I lean over and smile. Ali’s son is surprisingly fair with beautiful brown curls and light green eyes.
“They must miss you very much,” I say. I think how hard it would be to take care of a child that young on your own. Lonely, maybe.
“Do you think your wife will go back to her studies when Ziya is older? Or maybe to work?” I ask.
Ali’s face scrunches up in distaste. “No, no! Like I told you, she is a good woman. She’s not like that.”
“Right, sure. Of course,” I nod, wondering what Ali thinks of me, a childless professional who doesn’t enjoy cooking. The opposite of a good woman.
But Ali isn’t judging me – I exist too far outside of his cultural norms to warrant judgment. No, I’m doing this to myself.
Sensing a shift in my demeanor, Ali softens. “It’s like this… the world is a hard place for a woman. If someone says something mean to my wife, she cries. The world… it’s hard for women.”
I nod. True enough, I suppose.
He’s smoking again and gestures to me with his cigarette. “You. You don’t cry when someone is mean to you, I think.”
I laugh. “No, I don’t.”
He thinks for a moment, “And you don’t sit in cafés with men and smoke. You’re not that kind of woman.”
“Is that… haram? Sitting in cafés with men?” I ask, using the Arabic word for “forbidden.”
Ali bobs his head side to side and scrunches his face again. Maybe not haram, but certainly not desirable, no place for a good woman.
“Okay. So what kind of woman am I?” Admittedly, it was a lot to ask a stranger.

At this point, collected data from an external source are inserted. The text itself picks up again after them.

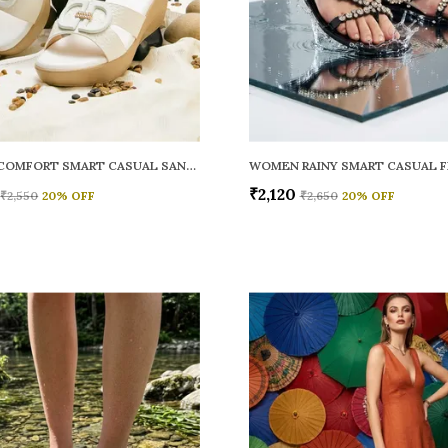
WOMEN COMFORT SMART CASUAL SANDALS
₹2,120
₹2,550
20
% OFF
₹2,650
20
% OFF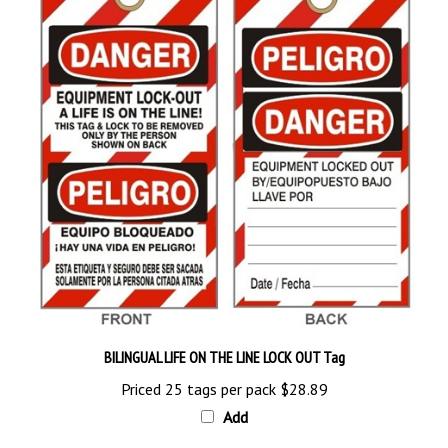
BILINGUAL LIFE ON THE LINE LOCK OUT Tag
Priced 25 tags per pack
$28.89
Add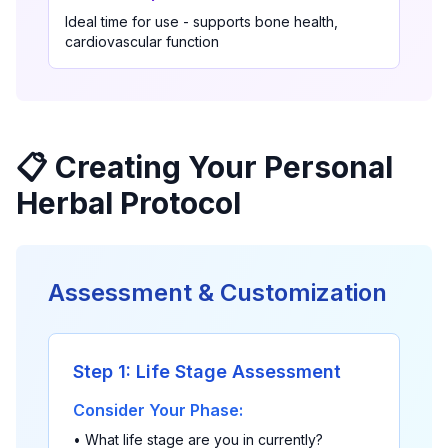
Ideal time for use - supports bone health,
cardiovascular function
📋 Creating Your Personal
Herbal Protocol
Assessment & Customization
Step 1: Life Stage Assessment
Consider Your Phase:
• What life stage are you in currently?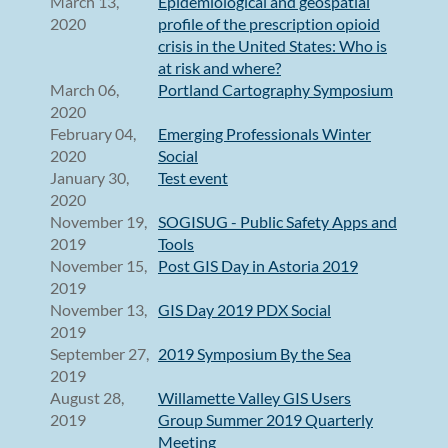
March 13,
Epidemiological and geospatial
2020
profile of the prescription opioid
crisis in the United States: Who is
at risk and where?
March 06,
Portland Cartography Symposium
2020
February 04,
Emerging Professionals Winter
2020
Social
January 30,
Test event
2020
November 19,
SOGISUG - Public Safety Apps and
2019
Tools
November 15,
Post GIS Day in Astoria 2019
2019
November 13,
GIS Day 2019 PDX Social
2019
September 27,
2019 Symposium By the Sea
2019
August 28,
Willamette Valley GIS Users
2019
Group Summer 2019 Quarterly
Meeting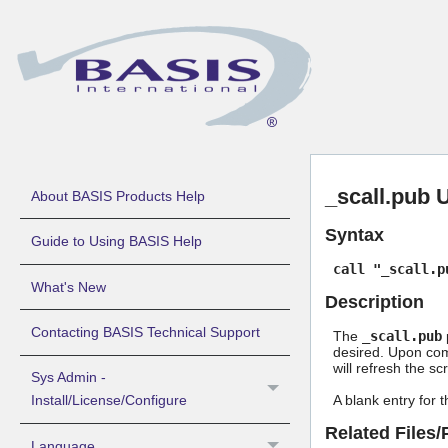
_scall.pub 
About BASIS Products Help
Syntax
Guide to Using BASIS Help
call "_scall.p
What's New
Description
Contacting BASIS Technical Support
The
_scall.pub
p
desired. Upon com
will refresh the sc
Sys Admin -
A blank entry for th
Install/License/Configure
Related Files
Language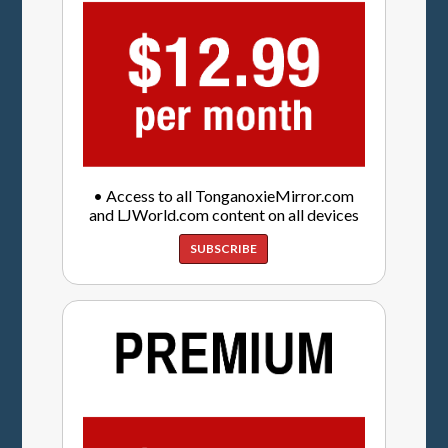
• Access to all TonganoxieMirror.com
and LJWorld.com content on all devices
SUBSCRIBE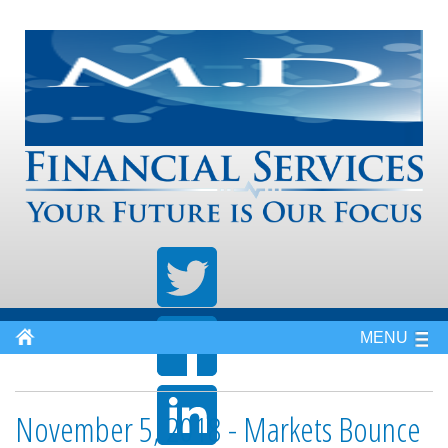
MENU
November 5, 2018 - Markets Bounce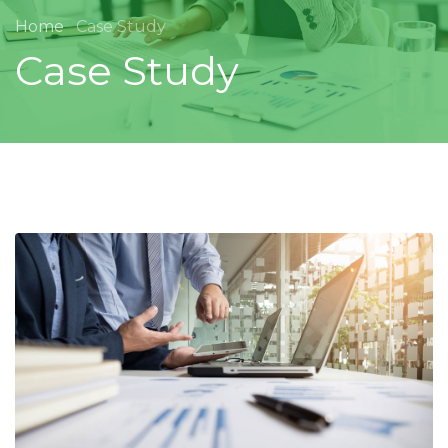
Home
Case Study
Case Study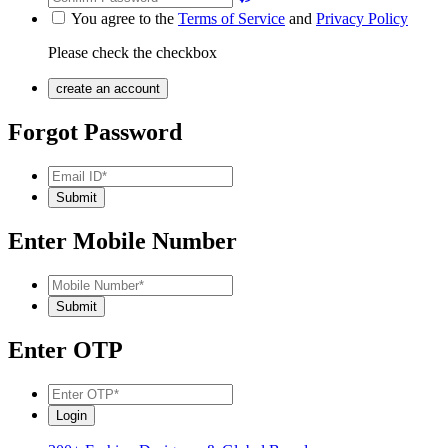
You agree to the
Terms of Service
and
Privacy Policy
Please check the checkbox
Forgot Password
Enter Mobile Number
Enter OTP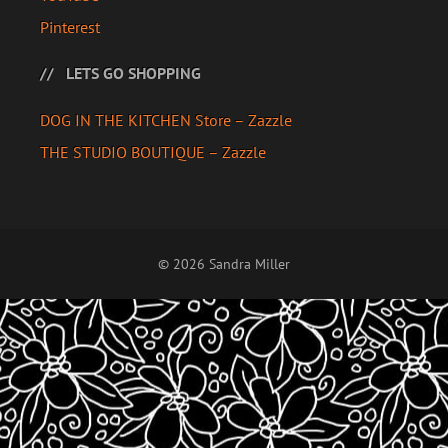
Pinterest
LETS GO SHOPPING
DOG IN THE KITCHEN Store – Zazzle
THE STUDIO BOUTIQUE – Zazzle
© 2026 Sandra Miller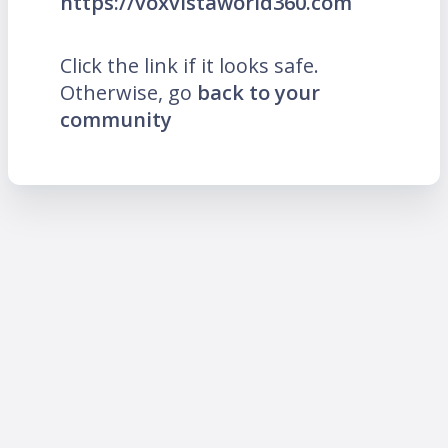
https://voxvistaworld360.com
Click the link if it looks safe.
Otherwise, go
back to your
community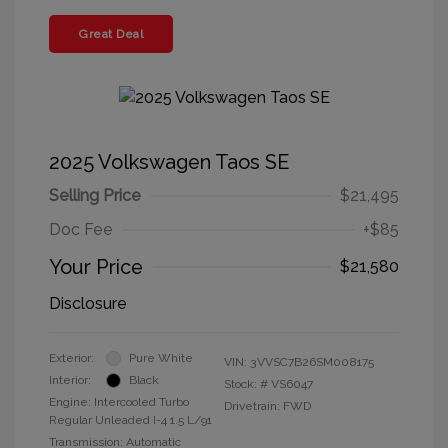
Great Deal
2025 Volkswagen Taos SE
Selling Price
$21,495
Doc Fee
+$85
Your Price
$21,580
Disclosure
Exterior:
Pure White
VIN:
3VVSC7B26SM008175
Interior:
Black
Stock: #
VS6047
Engine: Intercooled Turbo
Drivetrain: FWD
Regular Unleaded I-4 1.5 L/91
Transmission: Automatic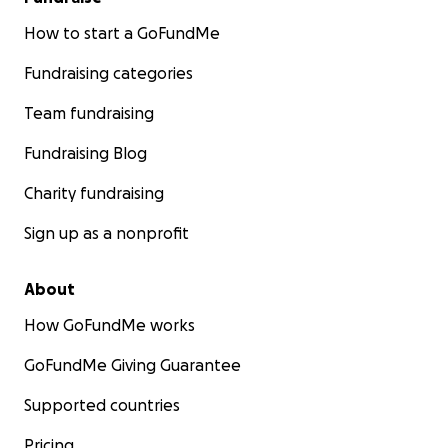
How to start a GoFundMe
Fundraising categories
Team fundraising
Fundraising Blog
Charity fundraising
Sign up as a nonprofit
About
How GoFundMe works
GoFundMe Giving Guarantee
Supported countries
Pricing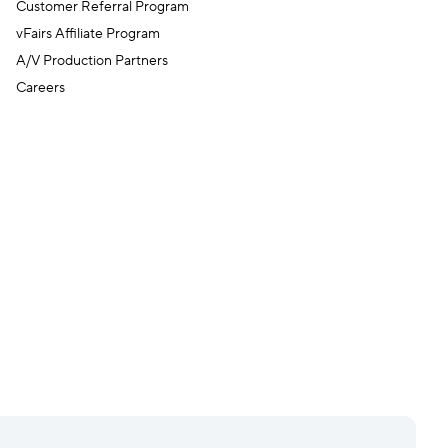
Customer Referral Program
vFairs Affiliate Program
A/V Production Partners
Careers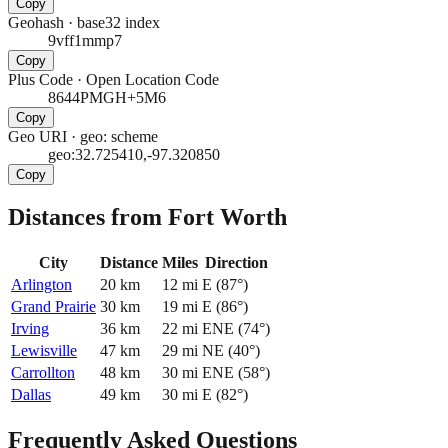
Copy
Geohash
·
base32 index
9vff1mmp7
Copy
Plus Code
·
Open Location Code
8644PMGH+5M6
Copy
Geo URI
·
geo: scheme
geo:32.725410,-97.320850
Copy
Distances from Fort Worth
City
Distance
Miles
Direction
Arlington
20
km
12
mi
E
(
87
°)
Grand Prairie
30
km
19
mi
E
(
86
°)
Irving
36
km
22
mi
ENE
(
74
°)
Lewisville
47
km
29
mi
NE
(
40
°)
Carrollton
48
km
30
mi
ENE
(
58
°)
Dallas
49
km
30
mi
E
(
82
°)
Frequently Asked Questions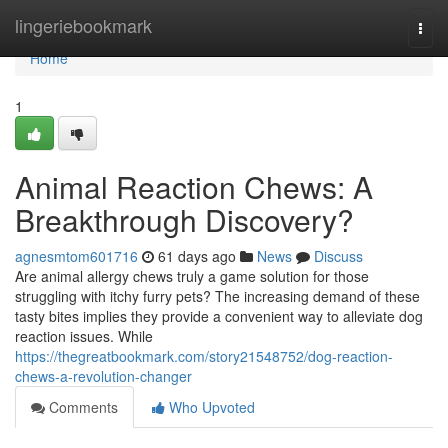
Home
lingeriebookmark
Togg
navi
Home
1
Animal Reaction Chews: A
Breakthrough Discovery?
agnesmtom601716
61 days ago
News
Discuss
Are animal allergy chews truly a game solution for those
struggling with itchy furry pets? The increasing demand of these
tasty bites implies they provide a convenient way to alleviate dog
reaction issues. While
https://thegreatbookmark.com/story21548752/dog-reaction-
chews-a-revolution-changer
Comments
Who Upvoted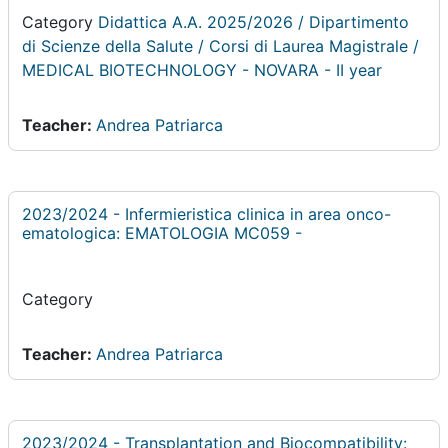
Category
Didattica A.A. 2025/2026 / Dipartimento
di Scienze della Salute / Corsi di Laurea Magistrale /
MEDICAL BIOTECHNOLOGY - NOVARA - II year
Teacher:
Andrea Patriarca
2023/2024 - Infermieristica clinica in area onco-
ematologica: EMATOLOGIA MC059 -
Category
Teacher:
Andrea Patriarca
2023/2024 - Transplantation and Biocompatibility: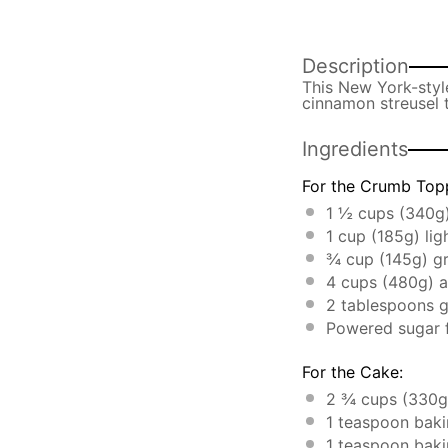
Description
This New York-style
cinnamon streusel t
Ingredients
For the Crumb Top
1 ½ cups
(
340g
1 cup
(
185g
) li
¾ cup
(
145g
) g
4 cups
(
480g
) 
2 tablespoons
g
Powered sugar f
For the Cake:
2 ¾ cups
(
330g
1 teaspoon
baki
1 teaspoon
baki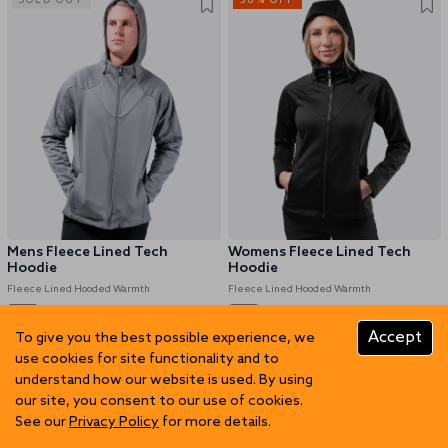
SOLD OUT
50% OFF
Mens Fleece Lined Tech
Womens Fleece Lined Tech
Hoodie
Hoodie
Fleece Lined Hooded Warmth
Fleece Lined Hooded Warmth
Accept
To give you the best possible experience, we
GBP 62.47
GBP 124.96
GBP 62.47
GBP 124.96
use cookies for site functionality and to
understand how our website is used. By using
50% OFF
50% OFF
our site, you consent to our use of cookies.
See our
Privacy Policy
for more details.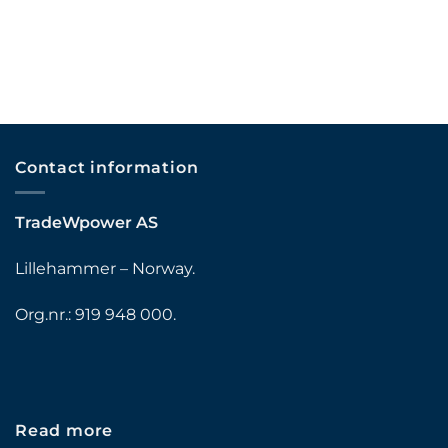
Contact information
TradeWpower AS
Lillehammer – Norway.
Org.nr.: 919 948 000.
Read more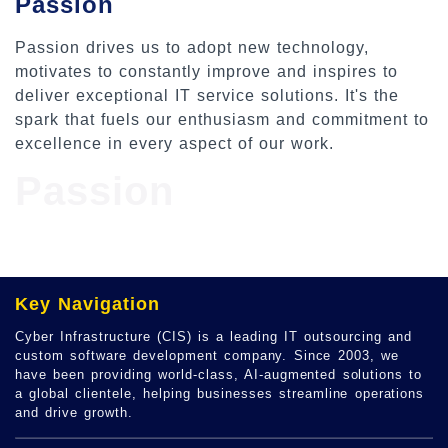
Passion
Passion drives us to adopt new technology,
motivates to constantly improve and inspires to
deliver exceptional IT service solutions. It's the
spark that fuels our enthusiasm and commitment to
excellence in every aspect of our work.
Passion
Key Navigation
Cyber Infrastructure (CIS) is a leading IT outsourcing and
custom software development company. Since 2003, we
have been providing world-class, AI-augmented solutions to
a global clientele, helping businesses streamline operations
and drive growth.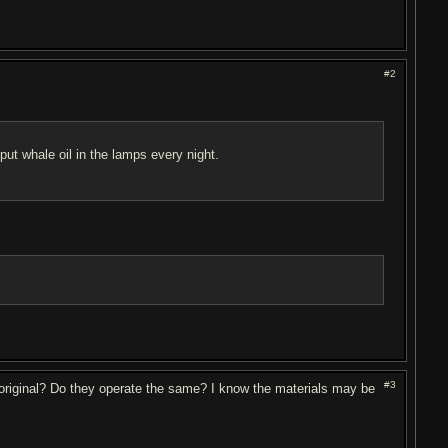
#2
put whale oil in the lamps every night.
#3
d original? Do they operate the same? I know the materials may be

Ali squints his eyes slightly and takes another drag of his cigarette.
He laughs, “How can I know this?!”
I laugh too. Women are mysterious and unknowable. Especially to men.
Though we didn’t see any major landmarks today, getting to know Ali was one of the highlights of my trip. Not only was he good fun, our chats also prompted me to ask myself interesting questions.
- Ali’s proposal story illuminates the blurry line between cultural differences (marrying a stranger) and unassailable beliefs (14-year-olds are too young to marry). Which aspects of a culture can we negotiate, and which are irreconcilable?
To be clear, I’m not putting Ali on blast. I’m not sure how old he was that day at the market and we might assume the young girl looked older than her 14 years.
- What does it mean to be a good woman? Though our society claims to be woke, don’t we still struggle with these polarized perceptions of femininity? Whether you’re a working mom or a stay at home mom or not a mom at all, isn’t there this sense that, somehow, you should be doing something differently? Do any of us hit the mark of a “good woman”? And to what degree do these judgments come from men, from other women, from ourselves?
Let’s hear it. What are your thoughts?